Topic Overview:

Tissue fibrosis is a leading cause of morbidity and mortality for a number of human diseases. Despite its important impact on human health, inadequate understanding of the mechanisms underlying the initiation and progression of fibrosis limits the development of effective therapeutics for fibroproliferative diseases. Fuschiotti’s research focuses on systemic sclerosis (SSc), a connective tissue disease characterized by vascular damage, inflammation, and cutaneous and visceral fibrosis.

T cells are the predominant inflammatory infiltrate in the affected tissues and are thought to produce cytokines that drive the synthesis of extracellular matrix proteins in fibroblasts, resulting in excessive fibrosis. Fuschiotti and colleagues have shown that peripheral blood effector CD8+ T cells from SSc patients produce high levels of the profibrotic cytokine IL-13 compared to other inflammatory conditions and healthy controls. This abnormality is critical for predisposing patients to more severe forms of cutaneous disease, and Fuschiotti and colleagues have found that it is associated with defects in the molecular control of IL-13 production. Fuschiotti will present recent data showing that IL-13 and CD8+ T cells are already present in high levels in the early skin lesions of SSc, which further supports their roles in driving the pathogenesis of SSc. Further, she will develop a hypothesis that CD8+ T cells are involved in the onset of cutaneous systemic sclerosis by aberrant production of profibrotic IL-13 and cytotoxic damage.

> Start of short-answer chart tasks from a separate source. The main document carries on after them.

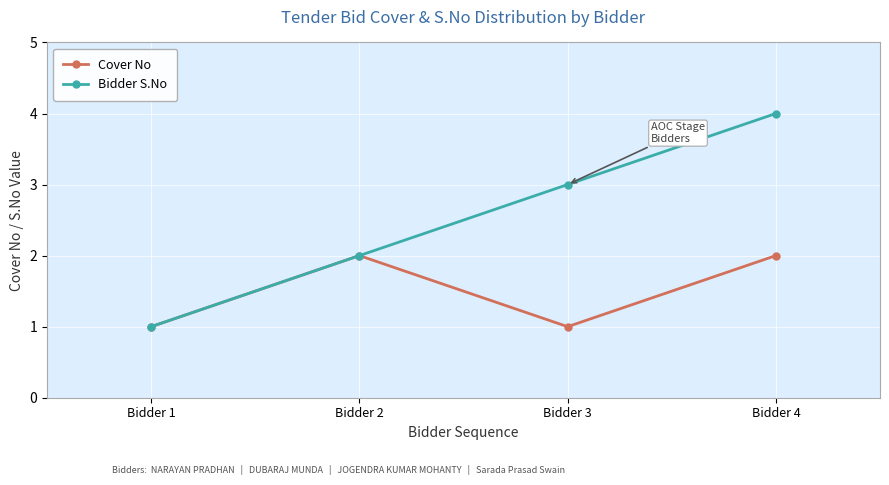

How many interior local valleys does the Cover No series have?

1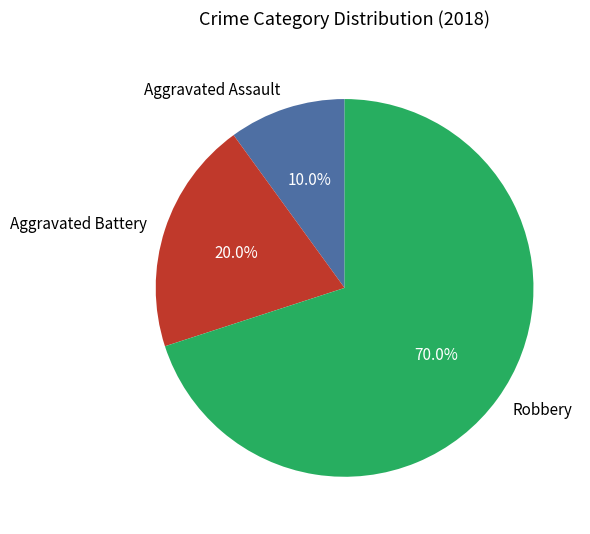

Rank the categories by value from lowest to highest.

Aggravated Assault, Aggravated Battery, Robbery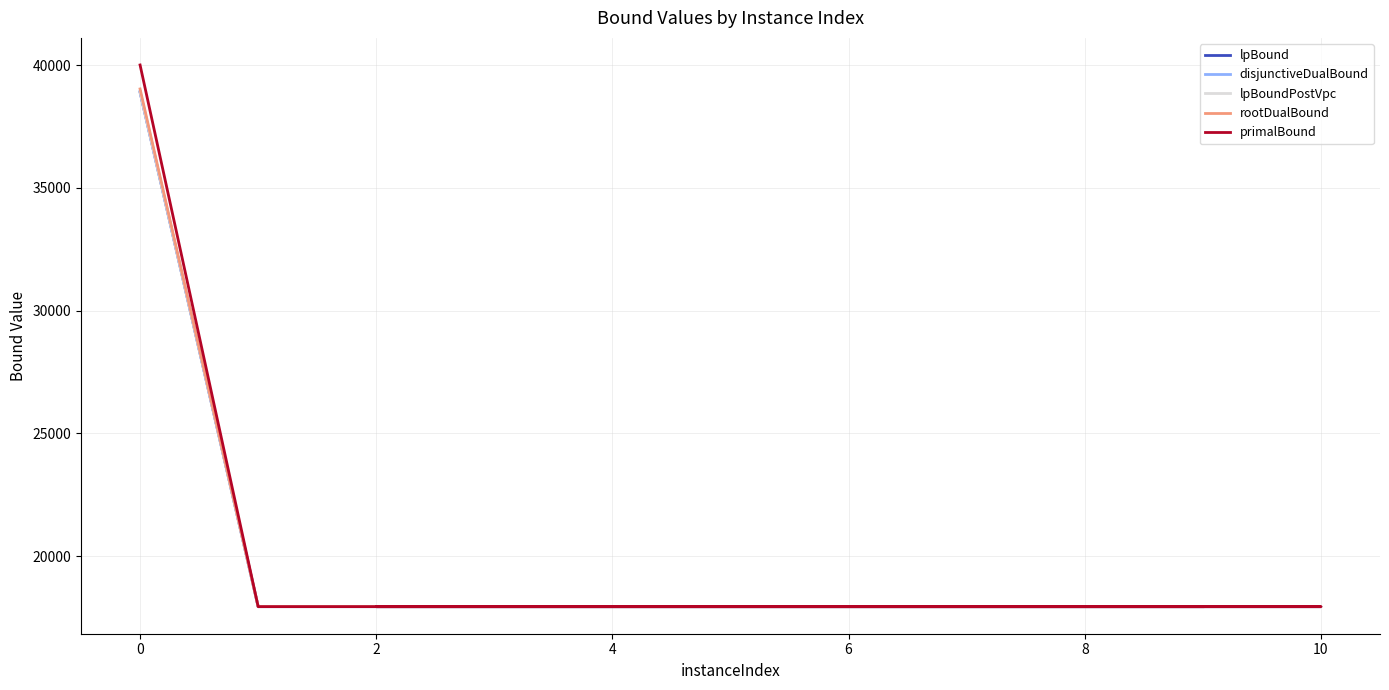

Reading left to right, list all the values displayed in this chart.

lpBound: 38893.9	17947.6	17947.6	17947.6	17947.6	17947.6	17947.6	17947.6	17947.6	17947.6	17947.6
disjunctiveDualBound: 38924.3	17947.6	17947.6	17947.6	17947.6	17947.6	17947.6	17947.6	17947.6	17947.6	17947.6
lpBoundPostVpc: 38910.4	17947.6	17947.6	17947.6	17947.6	17947.6	17947.6	17947.6	17947.6	17947.6	17947.6
rootDualBound: 39028.9	17947.6	17947.6	17947.6	17947.6	17947.6	17947.6	17947.6	17947.6	17947.6	17947.6
primalBound: 40005.1	17947.6	17947.6	17947.6	17947.6	17947.6	17947.6	17947.6	17947.6	17947.6	17947.6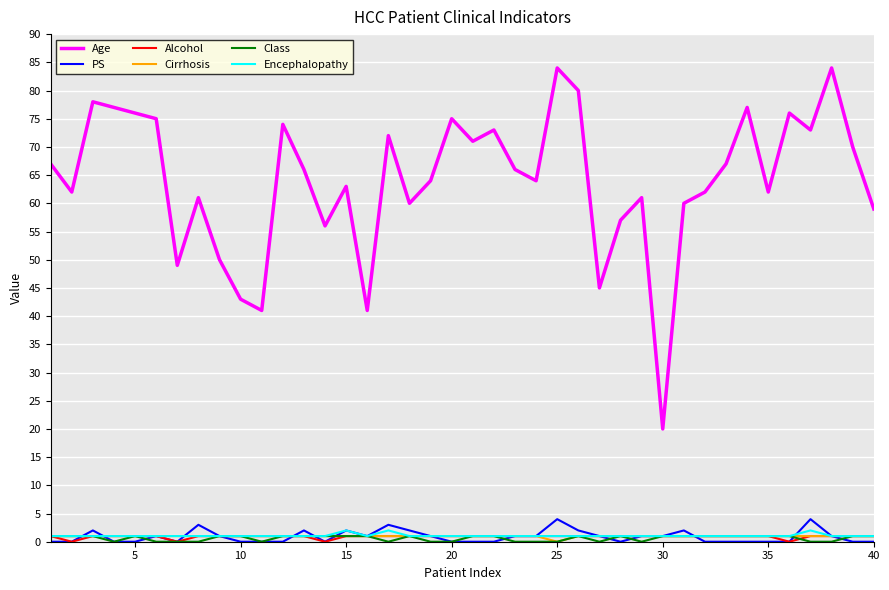

True or false: Age and Alcohol cross at least once.

False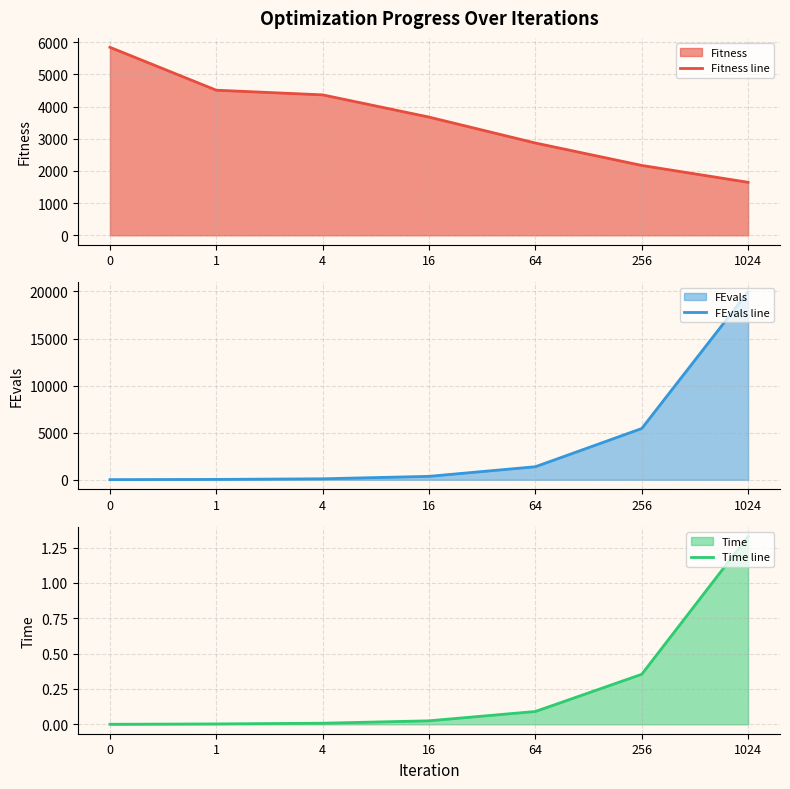

What is the maximum value for FEvals line?

19965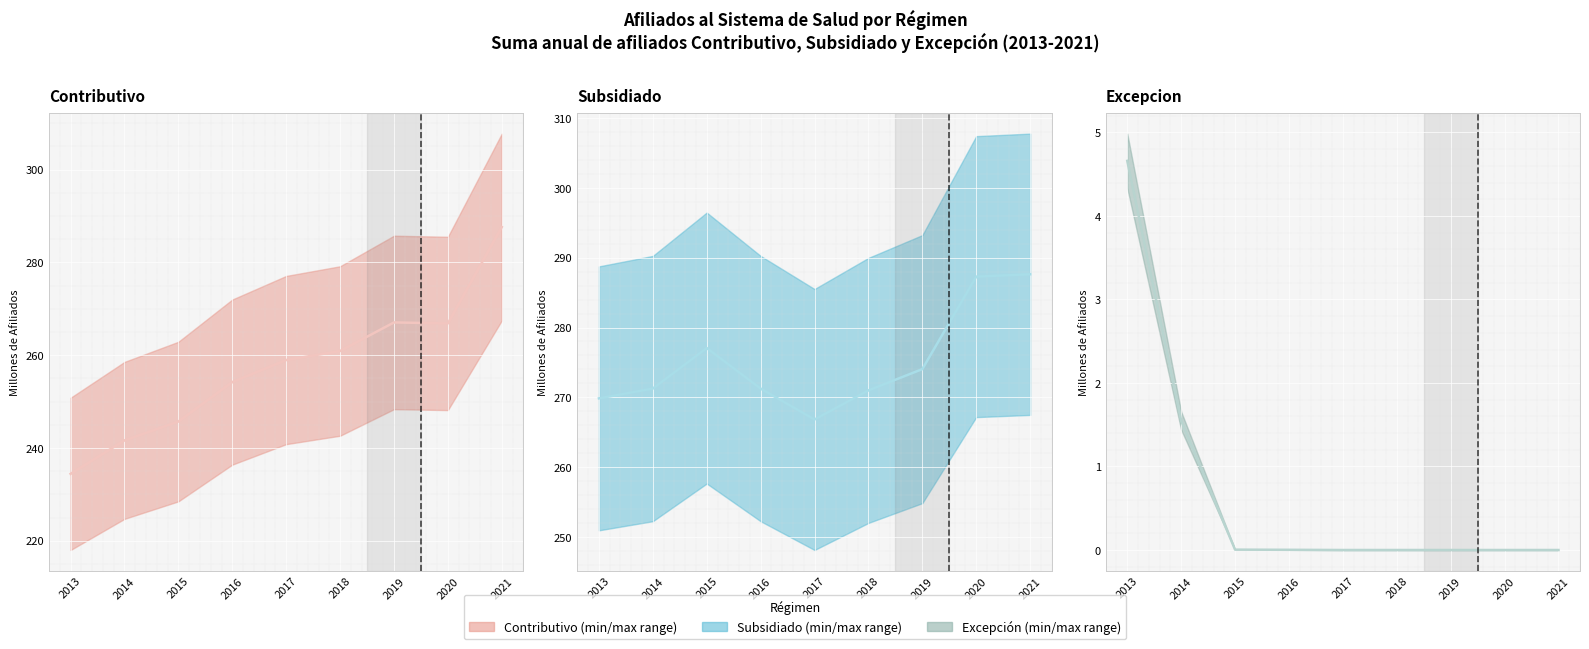

Between 2017 and 2013, which is larger?

2017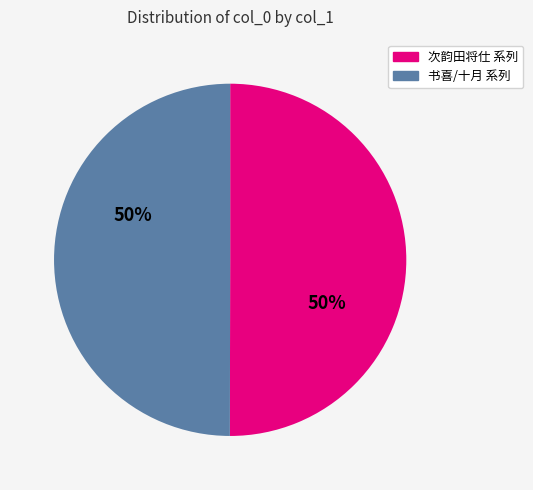

To the nearest percent, what is the average slice percentage?

50%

This ongoing work aims to describe the unique role of CD8+ T cells in the pathogenesis of SSc and to elucidate the cellular and molecular mechanisms leading to tissue damage and fibrosis in SSc. New insights into disease pathogenesis will offer novel therapeutic targets that may be exploited for the treatment of SSc, where none currently exist, as well as for other fibrosing disorders.